_Page-level text extractions_
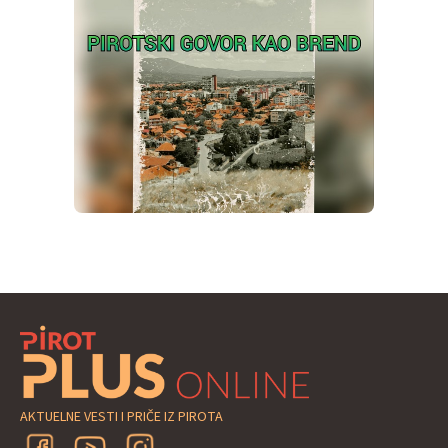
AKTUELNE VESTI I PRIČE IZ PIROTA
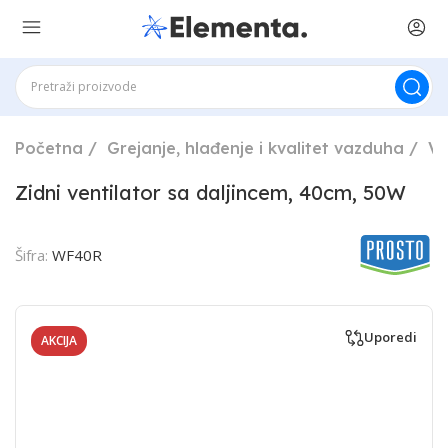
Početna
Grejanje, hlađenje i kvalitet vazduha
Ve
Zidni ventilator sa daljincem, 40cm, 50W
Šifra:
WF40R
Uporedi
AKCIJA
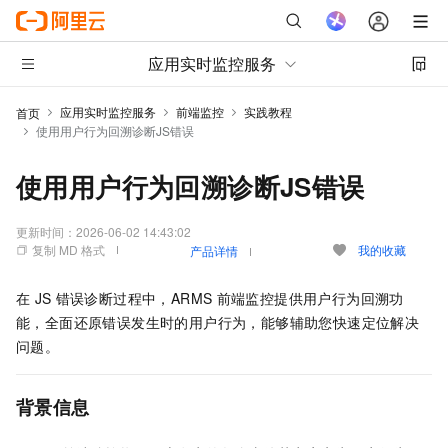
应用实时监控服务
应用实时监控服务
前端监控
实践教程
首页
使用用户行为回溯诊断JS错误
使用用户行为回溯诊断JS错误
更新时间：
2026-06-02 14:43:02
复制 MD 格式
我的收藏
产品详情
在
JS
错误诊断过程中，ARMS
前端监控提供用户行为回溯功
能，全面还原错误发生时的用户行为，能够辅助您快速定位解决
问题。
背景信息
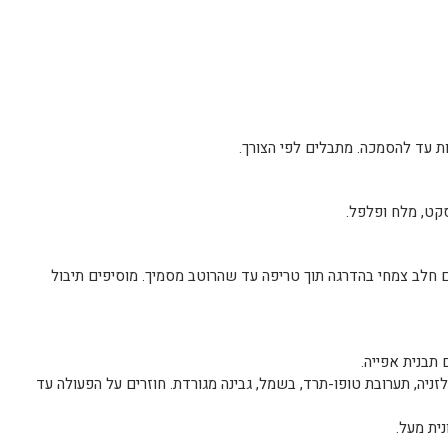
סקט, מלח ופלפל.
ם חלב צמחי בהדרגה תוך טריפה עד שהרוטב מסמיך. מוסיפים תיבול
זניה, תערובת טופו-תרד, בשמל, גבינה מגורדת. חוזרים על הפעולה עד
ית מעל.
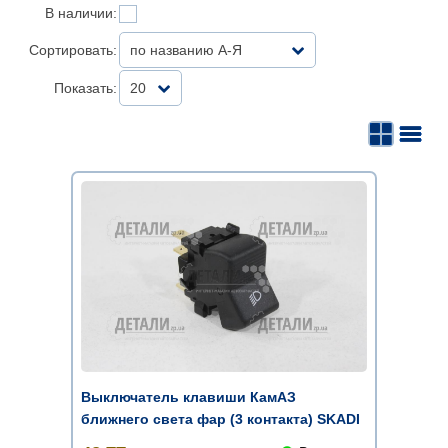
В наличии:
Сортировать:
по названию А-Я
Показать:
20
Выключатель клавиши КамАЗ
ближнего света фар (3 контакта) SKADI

_REQUIRED WORK_
Although the records above contain pictures, your copy should give only their text, exactly as written.

_EXERCISE RESULT_
AKTUELNE VESTI I PRIČE IZ PIROTA
Početna
Grejanje, hlađenje i kvalitet vazduha
Ve
Zidni ventilator sa daljincem, 40cm, 50W
Šifra:
WF40R
Uporedi
AKCIJA
应用实时监控服务
应用实时监控服务
前端监控
实践教程
首页
使用用户行为回溯诊断JS错误
使用用户行为回溯诊断JS错误
更新时间：
2026-06-02 14:43:02
复制 MD 格式
我的收藏
产品详情
在
JS
错误诊断过程中，ARMS
前端监控提供用户行为回溯功
能，全面还原错误发生时的用户行为，能够辅助您快速定位解决
问题。
背景信息
סקט, מלח ופלפל.
ם חלב צמחי בהדרגה תוך טריפה עד שהרוטב מסמיך. מוסיפים תיבול
זניה, תערובת טופו-תרד, בשמל, גבינה מגורדת. חוזרים על הפעולה עד
ית מעל.
В наличии:
Сортировать:
по названию А-Я
Показать:
20
Выключатель клавиши КамАЗ
ближнего света фар (3 контакта) SKADI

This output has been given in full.